Welcome to Employment Edit, our pick of the key employment law developments from the last couple of weeks:
- Restrictive covenants – A recent High Court decision serves as a reminder that the enforceability of restrictive covenants is assessed as at the date they are entered into and not when you later try to enforce them. In this case, a restriction that was held to unenforceable when entered into given the employee's junior role at the time, remained unenforceable on his departure, despite his having worked his way up to a senior position with access to key business contacts and confidential information. As part of any promotion or role change, employers should, as a matter of course, review the suitability of any existing covenants and consider if new or varied covenants are required (Bartholomews Agri Food Ltd v Thornton). It is also important to address whether specific consideration will be needed if you want new or varied employee restraints to be valid (Re-Use Collections Ltd v Sendall).

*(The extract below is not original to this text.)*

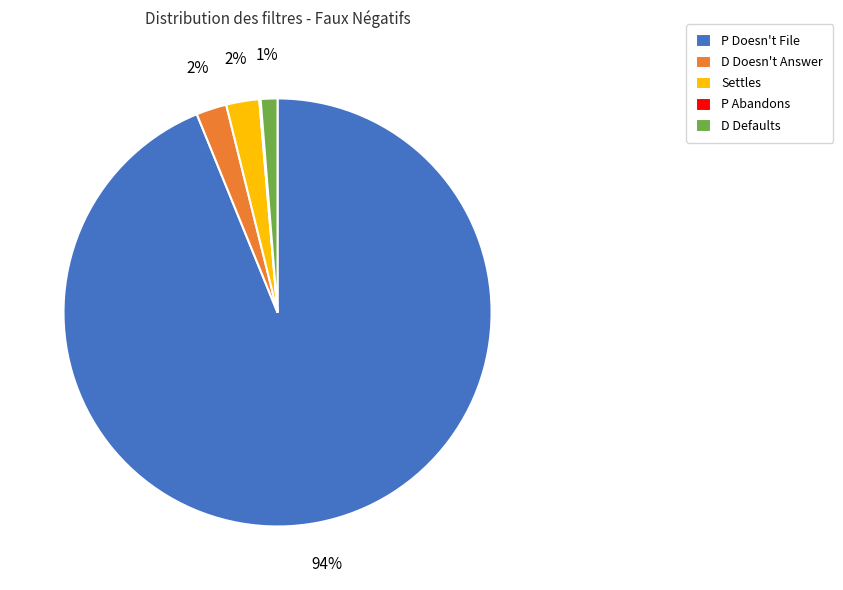

Which slice represents more than half of the pie?

P Doesn't File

- Immigration skills charge – to incentivise the training of British workers, the government plans to introduce a new charge, from April 2017, requiring employers to pay £1,000 a year for each migrant they employ in skilled areas.
- Apprentices and young workers – Acas has published a new guide to help employers to manage and support apprentices and young workers. In addition, BIS has published guidance on how the Apprenticeship Levy will work.
- Sex discrimination – Acas have also published new guidance for employers and employees on how to prevent sex discrimination in the workplace.
- National minimum wage and living wage – BIS have published a new booklet on how to calculate the minimum wage, what counts as pay, what hours need to be counted, and how the minimum wage is enforced.